Last modified: Apr 06, 2023 By Alexander Williams
All Methods to Remove Html Tags From String in Python
Method 1: Using a Regular Expression
import re
# define the text with HTML tags
text_with_tags = "<p>This is a <strong>sample</strong> text with <a href='https://example.com'>HTML</a> tags.</p>"
# define a regular expression to match HTML tags
clean = re.compile('<.*?>')
# remove HTML tags using the regular expression
text_without_tags = re.sub(clean, '', text_with_tags)

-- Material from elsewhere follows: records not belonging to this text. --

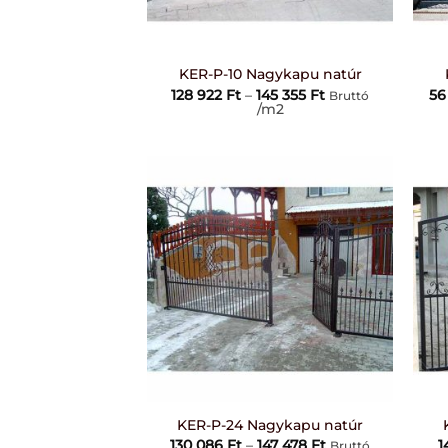
+
+
KER-P-10 Nagykapu natúr
Ártartomány:
128 922
Ft
–
145 355
Ft
56
Bruttó
128
/m2
922 Ft
-
145
355 Ft
+
+
KER-P-24 Nagykapu natúr
Ártartomány:
130 086
Ft
–
147 478
Ft
1
Bruttó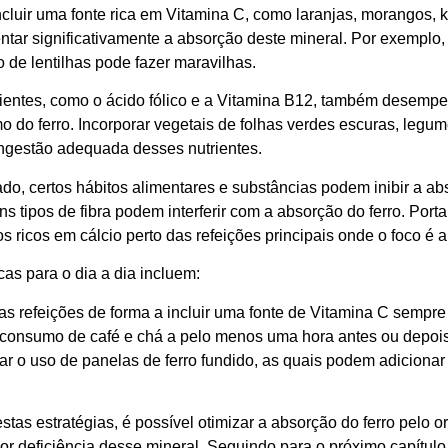
ncluir uma fonte rica em Vitamina C, como laranjas, morangos, 
tar significativamente a absorção deste mineral. Por exemplo,
 de lentilhas pode fazer maravilhas.
rientes, como o ácido fólico e a Vitamina B12, também desem
o do ferro. Incorporar vegetais de folhas verdes escuras, legu
 ingestão adequada desses nutrientes.
ado, certos hábitos alimentares e substâncias podem inibir a a
ns tipos de fibra podem interferir com a absorção do ferro. Port
s ricos em cálcio perto das refeições principais onde o foco é a
cas para o dia a dia incluem:
as refeições de forma a incluir uma fonte de Vitamina C sempre
o consumo de café e chá a pelo menos uma hora antes ou depois 
r o uso de panelas de ferro fundido, as quais podem adicionar 
stas estratégias, é possível otimizar a absorção do ferro pelo
r deficiência desse mineral. Seguindo para o próximo capítulo,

# print the resulting text without HTML tags
print(text_without_tags)
Output:
This is a sample text with HTML tags.
Method 2: Using BeautifulSoup
from bs4 import BeautifulSoup # pip install beautifulsoup4
# define the text with HTML tags
text_with_tags = "<p>This is a <strong>sample</strong> text with <a href='https://example.com'>HTML</a> tags.</p>"

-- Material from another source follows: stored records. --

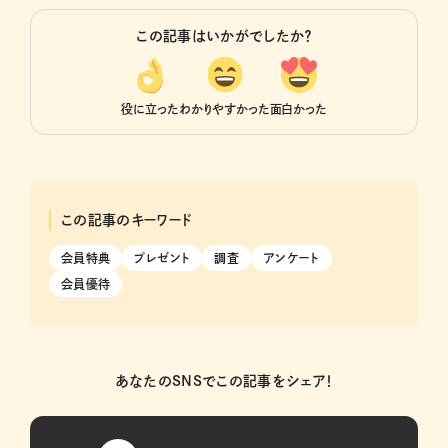
この記事はいかがでしたか？
役に立った
わかりやすかった
面白かった
この記事のキーワード
会員特典
プレゼント
調査
アンケート
会員優待
あなたのSNSでこの記事をシェア！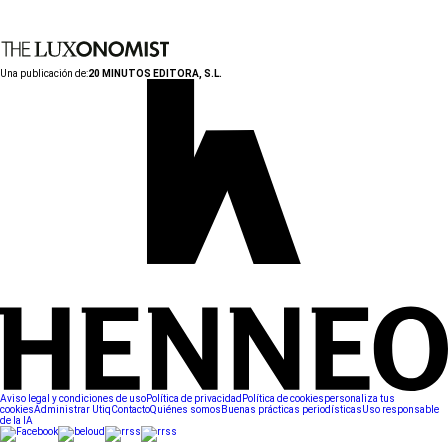
Una publicación de:
20 MINUTOS EDITORA, S.L.
Aviso legal y condiciones de uso
Política de privacidad
Política de cookies
personaliza tus
cookies
Administrar Utiq
Contacto
Quiénes somos
Buenas prácticas periodísticas
Uso responsable
de la IA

# create a BeautifulSoup object from the text
soup = BeautifulSoup(text_with_tags, 'html.parser')
# extract the text without HTML tags
text_without_tags = soup.get_text()
# print the resulting text without HTML tags
print(text_without_tags)
Output:
This is a sample text with HTML tags.
Method 3: Using lxml Library
from lxml import etree # pip install lxml
# define the text with HTML tags
text_with_tags = "<p>This is a <strong>sample</strong> text with <a href='https://example.com'>HTML</a> tags.</p>"
# create an lxml Element object from the text
root = etree.HTML(text_with_tags)
# extract the text without HTML tags
text_without_tags = etree.tostring(root, method='text', encoding='unicode')
# print the resulting text without HTML tags
print(text_without_tags)
Output:
This is a sample text with HTML tags.